* _Work to complete_
From start to end, print the entire listing below exactly.

--- START ---

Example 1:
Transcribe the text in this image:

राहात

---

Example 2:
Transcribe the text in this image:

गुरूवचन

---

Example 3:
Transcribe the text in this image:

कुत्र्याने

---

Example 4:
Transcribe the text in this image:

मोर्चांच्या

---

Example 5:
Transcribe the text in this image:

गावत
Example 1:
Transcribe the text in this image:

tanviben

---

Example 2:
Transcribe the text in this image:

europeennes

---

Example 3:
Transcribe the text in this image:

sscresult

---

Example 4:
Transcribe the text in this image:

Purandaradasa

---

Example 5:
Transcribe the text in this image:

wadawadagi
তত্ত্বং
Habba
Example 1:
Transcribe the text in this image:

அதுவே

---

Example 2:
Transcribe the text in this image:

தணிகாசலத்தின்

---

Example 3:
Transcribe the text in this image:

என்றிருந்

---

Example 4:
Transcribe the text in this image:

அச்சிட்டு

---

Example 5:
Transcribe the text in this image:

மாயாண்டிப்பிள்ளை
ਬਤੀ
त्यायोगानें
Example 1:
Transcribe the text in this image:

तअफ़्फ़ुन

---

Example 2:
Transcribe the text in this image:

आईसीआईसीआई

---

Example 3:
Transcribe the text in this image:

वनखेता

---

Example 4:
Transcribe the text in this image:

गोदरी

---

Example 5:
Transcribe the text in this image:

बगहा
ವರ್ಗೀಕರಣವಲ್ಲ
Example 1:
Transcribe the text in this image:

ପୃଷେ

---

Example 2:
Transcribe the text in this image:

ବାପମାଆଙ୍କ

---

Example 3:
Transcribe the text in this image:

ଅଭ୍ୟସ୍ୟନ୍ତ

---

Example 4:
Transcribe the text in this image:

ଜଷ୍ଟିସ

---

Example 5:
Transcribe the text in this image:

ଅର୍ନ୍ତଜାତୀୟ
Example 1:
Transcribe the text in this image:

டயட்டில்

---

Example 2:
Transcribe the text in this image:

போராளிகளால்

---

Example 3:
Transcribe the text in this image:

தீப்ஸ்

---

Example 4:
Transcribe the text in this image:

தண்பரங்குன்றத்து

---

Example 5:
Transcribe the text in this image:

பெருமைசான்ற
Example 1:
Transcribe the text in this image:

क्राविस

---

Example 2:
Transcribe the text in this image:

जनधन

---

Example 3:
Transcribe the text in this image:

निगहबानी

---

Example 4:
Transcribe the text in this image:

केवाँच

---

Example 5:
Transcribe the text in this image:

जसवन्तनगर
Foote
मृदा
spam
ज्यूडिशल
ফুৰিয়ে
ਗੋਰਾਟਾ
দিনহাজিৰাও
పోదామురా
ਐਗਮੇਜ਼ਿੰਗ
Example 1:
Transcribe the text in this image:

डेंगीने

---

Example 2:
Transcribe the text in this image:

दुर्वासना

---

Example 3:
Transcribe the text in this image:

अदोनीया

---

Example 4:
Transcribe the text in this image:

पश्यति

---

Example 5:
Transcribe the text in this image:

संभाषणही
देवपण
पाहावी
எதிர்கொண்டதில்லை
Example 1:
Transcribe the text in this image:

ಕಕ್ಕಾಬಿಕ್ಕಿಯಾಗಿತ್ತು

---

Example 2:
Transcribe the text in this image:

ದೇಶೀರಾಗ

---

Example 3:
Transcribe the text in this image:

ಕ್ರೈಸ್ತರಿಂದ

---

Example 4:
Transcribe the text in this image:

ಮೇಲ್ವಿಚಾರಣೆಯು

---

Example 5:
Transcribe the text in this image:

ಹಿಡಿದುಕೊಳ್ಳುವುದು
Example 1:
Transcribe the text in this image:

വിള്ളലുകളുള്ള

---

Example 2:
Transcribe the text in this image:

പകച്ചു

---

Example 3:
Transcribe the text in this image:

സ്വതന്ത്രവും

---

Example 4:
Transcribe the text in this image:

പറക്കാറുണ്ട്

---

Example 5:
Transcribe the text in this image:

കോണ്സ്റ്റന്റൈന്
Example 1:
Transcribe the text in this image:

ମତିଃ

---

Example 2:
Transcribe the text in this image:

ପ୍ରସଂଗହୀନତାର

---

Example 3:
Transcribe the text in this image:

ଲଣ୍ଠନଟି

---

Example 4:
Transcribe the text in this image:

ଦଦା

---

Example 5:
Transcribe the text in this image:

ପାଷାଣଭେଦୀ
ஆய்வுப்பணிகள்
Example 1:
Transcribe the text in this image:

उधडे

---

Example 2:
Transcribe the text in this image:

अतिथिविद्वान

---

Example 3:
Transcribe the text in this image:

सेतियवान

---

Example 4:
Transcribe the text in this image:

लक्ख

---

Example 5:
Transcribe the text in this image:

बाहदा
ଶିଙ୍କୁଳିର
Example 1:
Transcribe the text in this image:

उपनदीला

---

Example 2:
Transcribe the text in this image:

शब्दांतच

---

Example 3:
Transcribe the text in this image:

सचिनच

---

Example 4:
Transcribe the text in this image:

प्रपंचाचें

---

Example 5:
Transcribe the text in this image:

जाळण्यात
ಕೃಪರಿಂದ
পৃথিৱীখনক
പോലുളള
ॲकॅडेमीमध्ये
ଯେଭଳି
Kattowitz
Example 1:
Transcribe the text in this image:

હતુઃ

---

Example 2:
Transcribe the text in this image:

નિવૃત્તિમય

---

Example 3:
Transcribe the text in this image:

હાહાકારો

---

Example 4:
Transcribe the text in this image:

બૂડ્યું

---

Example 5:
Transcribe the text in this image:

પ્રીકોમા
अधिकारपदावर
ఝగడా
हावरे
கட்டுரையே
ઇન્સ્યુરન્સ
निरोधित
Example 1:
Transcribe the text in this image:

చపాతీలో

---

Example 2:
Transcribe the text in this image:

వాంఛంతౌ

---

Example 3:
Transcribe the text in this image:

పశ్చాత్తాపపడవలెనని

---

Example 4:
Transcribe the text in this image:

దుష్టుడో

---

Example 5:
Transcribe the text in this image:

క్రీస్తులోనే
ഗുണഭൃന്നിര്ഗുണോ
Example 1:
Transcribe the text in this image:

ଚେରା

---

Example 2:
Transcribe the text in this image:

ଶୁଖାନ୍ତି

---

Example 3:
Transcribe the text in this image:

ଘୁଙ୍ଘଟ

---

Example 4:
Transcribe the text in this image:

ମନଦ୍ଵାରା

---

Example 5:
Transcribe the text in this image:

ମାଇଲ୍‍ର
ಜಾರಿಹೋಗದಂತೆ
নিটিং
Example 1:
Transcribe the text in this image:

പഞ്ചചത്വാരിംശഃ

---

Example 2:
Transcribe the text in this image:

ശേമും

--- END ---

* _Your solution_
Example 1:
Transcribe the text in this image:

राहात

---

Example 2:
Transcribe the text in this image:

गुरूवचन

---

Example 3:
Transcribe the text in this image:

कुत्र्याने

---

Example 4:
Transcribe the text in this image:

मोर्चांच्या

---

Example 5:
Transcribe the text in this image:

गावत
Example 1:
Transcribe the text in this image:

tanviben

---

Example 2:
Transcribe the text in this image:

europeennes

---

Example 3:
Transcribe the text in this image:

sscresult

---

Example 4:
Transcribe the text in this image:

Purandaradasa

---

Example 5:
Transcribe the text in this image:

wadawadagi
তত্ত্বং
Habba
Example 1:
Transcribe the text in this image:

அதுவே

---

Example 2:
Transcribe the text in this image:

தணிகாசலத்தின்

---

Example 3:
Transcribe the text in this image:

என்றிருந்

---

Example 4:
Transcribe the text in this image:

அச்சிட்டு

---

Example 5:
Transcribe the text in this image:

மாயாண்டிப்பிள்ளை
ਬਤੀ
त्यायोगानें
Example 1:
Transcribe the text in this image:

तअफ़्फ़ुन

---

Example 2:
Transcribe the text in this image:

आईसीआईसीआई

---

Example 3:
Transcribe the text in this image:

वनखेता

---

Example 4:
Transcribe the text in this image:

गोदरी

---

Example 5:
Transcribe the text in this image:

बगहा
ವರ್ಗೀಕರಣವಲ್ಲ
Example 1:
Transcribe the text in this image:

ପୃଷେ

---

Example 2:
Transcribe the text in this image:

ବାପମାଆଙ୍କ

---

Example 3:
Transcribe the text in this image:

ଅଭ୍ୟସ୍ୟନ୍ତ

---

Example 4:
Transcribe the text in this image:

ଜଷ୍ଟିସ

---

Example 5:
Transcribe the text in this image:

ଅର୍ନ୍ତଜାତୀୟ
Example 1:
Transcribe the text in this image:

டயட்டில்

---

Example 2:
Transcribe the text in this image:

போராளிகளால்

---

Example 3:
Transcribe the text in this image:

தீப்ஸ்

---

Example 4:
Transcribe the text in this image:

தண்பரங்குன்றத்து

---

Example 5:
Transcribe the text in this image:

பெருமைசான்ற
Example 1:
Transcribe the text in this image:

क्राविस

---

Example 2:
Transcribe the text in this image:

जनधन

---

Example 3:
Transcribe the text in this image:

निगहबानी

---

Example 4:
Transcribe the text in this image:

केवाँच

---

Example 5:
Transcribe the text in this image:

जसवन्तनगर
Foote
मृदा
spam
ज्यूडिशल
ফুৰিয়ে
ਗੋਰਾਟਾ
দিনহাজিৰাও
పోదామురా
ਐਗਮੇਜ਼ਿੰਗ
Example 1:
Transcribe the text in this image:

डेंगीने

---

Example 2:
Transcribe the text in this image:

दुर्वासना

---

Example 3:
Transcribe the text in this image:

अदोनीया

---

Example 4:
Transcribe the text in this image:

पश्यति

---

Example 5:
Transcribe the text in this image:

संभाषणही
देवपण
पाहावी
எதிர்கொண்டதில்லை
Example 1:
Transcribe the text in this image:

ಕಕ್ಕಾಬಿಕ್ಕಿಯಾಗಿತ್ತು

---

Example 2:
Transcribe the text in this image:

ದೇಶೀರಾಗ

---

Example 3:
Transcribe the text in this image:

ಕ್ರೈಸ್ತರಿಂದ

---

Example 4:
Transcribe the text in this image:

ಮೇಲ್ವಿಚಾರಣೆಯು

---

Example 5:
Transcribe the text in this image:

ಹಿಡಿದುಕೊಳ್ಳುವುದು
Example 1:
Transcribe the text in this image:

വിള്ളലുകളുള്ള

---

Example 2:
Transcribe the text in this image:

പകച്ചു

---

Example 3:
Transcribe the text in this image:

സ്വതന്ത്രവും

---

Example 4:
Transcribe the text in this image:

പറക്കാറുണ്ട്

---

Example 5:
Transcribe the text in this image:

കോണ്സ്റ്റന്റൈന്
Example 1:
Transcribe the text in this image:

ମତିଃ

---

Example 2:
Transcribe the text in this image:

ପ୍ରସଂଗହୀନତାର

---

Example 3:
Transcribe the text in this image:

ଲଣ୍ଠନଟି

---

Example 4:
Transcribe the text in this image:

ଦଦା

---

Example 5:
Transcribe the text in this image:

ପାଷାଣଭେଦୀ
ஆய்வுப்பணிகள்
Example 1:
Transcribe the text in this image:

उधडे

---

Example 2:
Transcribe the text in this image:

अतिथिविद्वान

---

Example 3:
Transcribe the text in this image:

सेतियवान

---

Example 4:
Transcribe the text in this image:

लक्ख

---

Example 5:
Transcribe the text in this image:

बाहदा
ଶିଙ୍କୁଳିର
Example 1:
Transcribe the text in this image:

उपनदीला

---

Example 2:
Transcribe the text in this image:

शब्दांतच

---

Example 3:
Transcribe the text in this image:

सचिनच

---

Example 4:
Transcribe the text in this image:

प्रपंचाचें

---

Example 5:
Transcribe the text in this image:

जाळण्यात
ಕೃಪರಿಂದ
পৃথিৱীখনক
പോലുളള
ॲकॅडेमीमध्ये
ଯେଭଳି
Kattowitz
Example 1:
Transcribe the text in this image:

હતુઃ

---

Example 2:
Transcribe the text in this image:

નિવૃત્તિમય

---

Example 3:
Transcribe the text in this image:

હાહાકારો

---

Example 4:
Transcribe the text in this image:

બૂડ્યું

---

Example 5:
Transcribe the text in this image:

પ્રીકોમા
अधिकारपदावर
ఝగడా
हावरे
கட்டுரையே
ઇન્સ્યુરન્સ
निरोधित
Example 1:
Transcribe the text in this image:

చపాతీలో

---

Example 2:
Transcribe the text in this image:

వాంఛంతౌ

---

Example 3:
Transcribe the text in this image:

పశ్చాత్తాపపడవలెనని

---

Example 4:
Transcribe the text in this image:

దుష్టుడో

---

Example 5:
Transcribe the text in this image:

క్రీస్తులోనే
ഗുണഭൃന്നിര്ഗുണോ
Example 1:
Transcribe the text in this image:

ଚେରା

---

Example 2:
Transcribe the text in this image:

ଶୁଖାନ୍ତି

---

Example 3:
Transcribe the text in this image:

ଘୁଙ୍ଘଟ

---

Example 4:
Transcribe the text in this image:

ମନଦ୍ଵାରା

---

Example 5:
Transcribe the text in this image:

ମାଇଲ୍‍ର
ಜಾರಿಹೋಗದಂತೆ
নিটিং
Example 1:
Transcribe the text in this image:

പഞ്ചചത്വാരിംശഃ

---

Example 2:
Transcribe the text in this image:

ശേമും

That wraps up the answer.